TickID is free, and it's being made available just as the tick season is heating up across the country. The application offers help to users in identifying what species of tick they're dealing with, and also advice about the proper removal of ticks and the symptoms to look for in case a bite is a particularly bad one.

Sonenshine, an internationally known authority on ticks and tick-borne diseases, worked with researchers at North Carolina State University in developing the app. They included entomologist Mike Roe and bioinformatics expert Stan Martin, as well as students Anirudh Dhammi, William Blankenship and Joshua Cundiff.

In addition to having photos and descriptions of the male and female deer ticks, dog ticks and Lone Star ticks, the app explains which diseases - such as Lyme disease, ehrlichiosis or Rocky Mountain spotted fever - are transmitted by which species.

TickID for iPhones and iPads can be downloaded at the app store by searching "TickID."

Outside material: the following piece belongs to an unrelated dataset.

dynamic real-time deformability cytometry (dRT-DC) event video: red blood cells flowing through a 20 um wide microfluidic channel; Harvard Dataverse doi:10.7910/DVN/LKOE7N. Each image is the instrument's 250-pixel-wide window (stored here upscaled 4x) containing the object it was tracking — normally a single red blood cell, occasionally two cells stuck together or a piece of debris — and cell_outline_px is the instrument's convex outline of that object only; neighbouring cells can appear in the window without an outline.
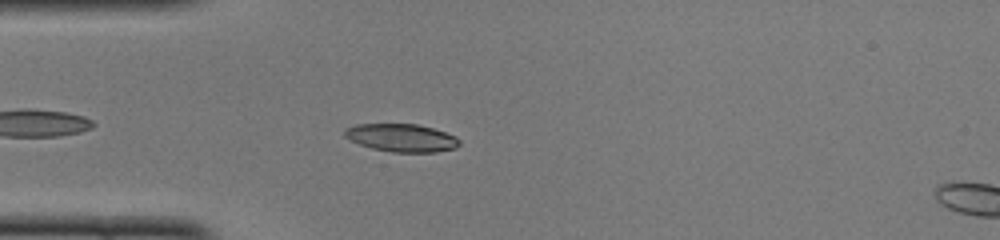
{"species": "common noctule bat (a hibernating species)", "species_latin": "Nyctalus noctula", "temperature_condition": "cold", "stored_images_in_passage": 40, "camera_frame_rate_fps": 3000, "um_per_image_px": 0.085, "animal": {"sex": "female", "body_mass_g": 22.0, "forearm_length_mm": 56.7}, "frame": {"image": 1, "passage_image": 5, "time_ms": 1.333, "image_size_px": [1000, 240], "cell_outline_px": [[460, 144], [456, 148], [436, 152], [392, 152], [372, 148], [360, 144], [344, 136], [344, 132], [348, 128], [356, 124], [416, 124], [432, 128], [456, 136], [460, 140]], "centroid_in_image_um": [34.17, 11.72], "position_along_channel_um": 50.8, "area_um2": 18.5}}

Sonenshine, a Fellow of the Entomological Society of America, joined the ODU faculty in 1961. Since his retirement in 2002 he has remained active in research. In 2008 he received the American Society of Tropical Medicine and Hygiene's Hoogstraal Medal for outstanding lifelong service internationally in medical entomology.

Perhaps the crowning achievement of Sonenshine's career is his authorship of the two-volume text, "The Biology of Ticks." The first volume was published in 1991 and the second in 1993 by Oxford University Press. With a total of 914 pages, the work covers all aspects of the biology, morphology, systematics, physiology, biochemistry, ecology, disease relationships and control of ticks. The monumental work helped him win Virginia's Outstanding Scientist Award in 1994.

Sonenshine currently is working with Roe on an updated edition of "The Biology of Ticks." The book is scheduled to be submitted to Oxford University Press this summer and to be published in late 2012 or early 2013.